Today, Mars Cheese Castle has the extremely fun appearance of a genuine castle, fitted with a watchtower and a drawbridge on a stately facade.
It’s a great option for what to do, whether you’re looking to buy cheese-related items or simply marvel at the castle’s novelty!
Address: 2800 W Frontage Rd, Kenosha, WI 53144, United States
40. Mitchell Park Horticultural Conservatory
The Mitchell Park Horticultural Conservatory, referred to by Wisconsin locals simply as The Domes, earned its nickname for obvious reasons.
It is made up of three domes of glass that sit in a Milwaukee park, created in the 50s and 60s and eventually developed to have three separate themes.
Altogether, they make up some fairly interesting stuff to see.
The first dome is the Show Dome, which has a rotation of different garden shows on a seasonal basis.
The next is the Desert Dome, which boasts flora local to dry climates, especially from the Americas and Africa.
Finally, there’s the Tropical Dome, which is home to more than a thousand different species of plants that flourish in a tropical climate, including trees laden with fruit!
Address: 524 S Layton Blvd, Milwaukee, WI 53215, United States
41. Treinen Farm Corn Maze and Pumpkin Patch
Treinen Farm Corn Maze and Pumpkin Patch is one of the great places to go with family.
It is situated on a family-owned farm that covers 200 acres of ground.
The Treinan family has managed and owned the farm for close to one hundred years and has been a wonderful spot for visitors to come and enjoy the autumn seasons.
The Treinen Farm grows corn, pumpkins, hay, and soybeans, and its corn maze is probably the most loved in the state thanks to the fact that it’s also the biggest.
Apart from that, the in-season months, especially in fall, come with hayrides, a pumpkin patch, rides on a horse wagon, a corn sandbox, farm animals to visit, a bounce house, cows to be milked, a playground of tractor tires, a pumpkin slingshot, and more.
Address: W12420 State Road 60, Lodi, WI 53555, United States
Planning a trip to Milwaukee?

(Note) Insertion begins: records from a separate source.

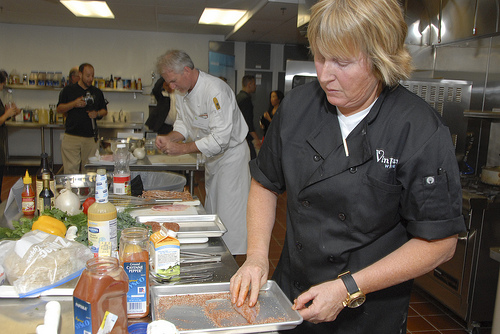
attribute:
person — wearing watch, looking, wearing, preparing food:
[228, 2, 471, 328]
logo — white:
[377, 146, 399, 173]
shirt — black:
[231, 106, 473, 329]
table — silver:
[3, 187, 251, 333]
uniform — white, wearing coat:
[164, 75, 260, 263]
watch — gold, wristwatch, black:
[337, 272, 369, 311]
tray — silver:
[146, 277, 307, 333]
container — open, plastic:
[116, 226, 164, 320]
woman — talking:
[257, 87, 284, 131]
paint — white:
[2, 25, 218, 78]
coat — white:
[161, 81, 255, 170]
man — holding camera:
[80, 92, 104, 112]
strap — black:
[338, 269, 358, 297]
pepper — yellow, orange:
[32, 215, 70, 239]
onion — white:
[52, 189, 80, 213]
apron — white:
[209, 143, 253, 259]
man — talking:
[231, 75, 269, 161]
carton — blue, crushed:
[72, 255, 130, 333]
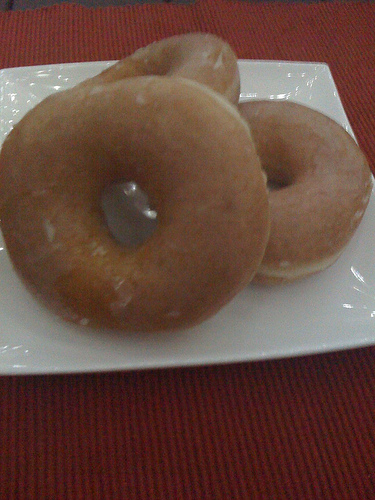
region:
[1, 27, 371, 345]
three doughnuts on a plate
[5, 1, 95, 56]
threaded red table mat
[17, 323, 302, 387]
white plate with doughnuts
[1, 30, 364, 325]
three stacked glazed doughnuts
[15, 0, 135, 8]
gray table under red mat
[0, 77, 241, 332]
one doughnut sitting upright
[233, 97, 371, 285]
one doughnut laying flat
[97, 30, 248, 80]
doughnut laying between two other doughnuts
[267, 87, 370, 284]
glazed doughnut on edge of white plate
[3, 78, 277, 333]
glazed doughnut on the center of white plate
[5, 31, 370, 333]
Three donuts are on the plate.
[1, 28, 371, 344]
The donuts are light brown.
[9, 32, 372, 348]
The donuts are round.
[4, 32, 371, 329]
The donuts are glazed.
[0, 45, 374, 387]
The plate is white.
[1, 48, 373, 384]
The plate is square.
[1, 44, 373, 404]
The plate is made of glass.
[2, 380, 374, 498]
The table is red.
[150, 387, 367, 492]
The table has lines on it.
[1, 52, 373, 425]
The plate is sitting on a table.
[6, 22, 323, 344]
doughnuts on a glazed plate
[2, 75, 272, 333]
hole in middle of brown doughnut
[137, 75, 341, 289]
yellow edges on middle of doughnuts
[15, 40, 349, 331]
doughnuts touching each other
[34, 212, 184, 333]
white markings on top of doughnut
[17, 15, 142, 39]
black and red stripe on cloth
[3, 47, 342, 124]
light shining on white plate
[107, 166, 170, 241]
two shapes of light through doughnut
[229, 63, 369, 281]
doughnut laying flat on plate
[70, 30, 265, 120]
doughnut angled on plate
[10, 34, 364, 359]
Three donuts.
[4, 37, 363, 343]
The donuts have glaze on them.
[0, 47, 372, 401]
The donuts are on a plate.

If you do plan the trip, here are some of the best things to do in Milwaukee!
42. Shaker’s Cigar Bar
If “ghosts” is on your list of what to see on your vacation and you, coincidentally, are also feeling a little peckish, Shaker’s Cigar Bar has you covered on both counts.
The place serves good food and has a rather somber history, though the real reason it’s among Wisconsin attractions is that it is believed to be very haunted!
Shaker’s Cigar Bar opened in the late 1800s and offers a unique glimpse into 19th century Milwaukee, as well as two ghost tours across the apartment complex, basement, and bar at the building on Walker’s Point.
With a huge list of illegal shenanigans that have taken place here over the years, it’s no surprise that its sordid tales and anecdotes have resulted in some patrons of the bar sticking around with unfinished business.
There are lots of testimonials from workers and visitors alike when it comes to paranormal experiences, but Shaker’s Cigar Bar is also interesting because of its preserved history and grounds.
Staff can tell you tales of genuine mob dealings that took place here as well as some genuine unsolved mysteries.
All in all, this is a fascinating experience you won’t soon forget!
Address: 422 S 2nd St, Milwaukee, WI 53204, United States
Start Planning Your Trip To Wisconsin
Wisconsin’s many vacation places promise a variety of different attractions and forms of enjoyment, ranging from the outdoorsy to the artistic and from the architectural to the historical.
This list should help you narrow down the places to visit in Wisconsin that you want to make a priority!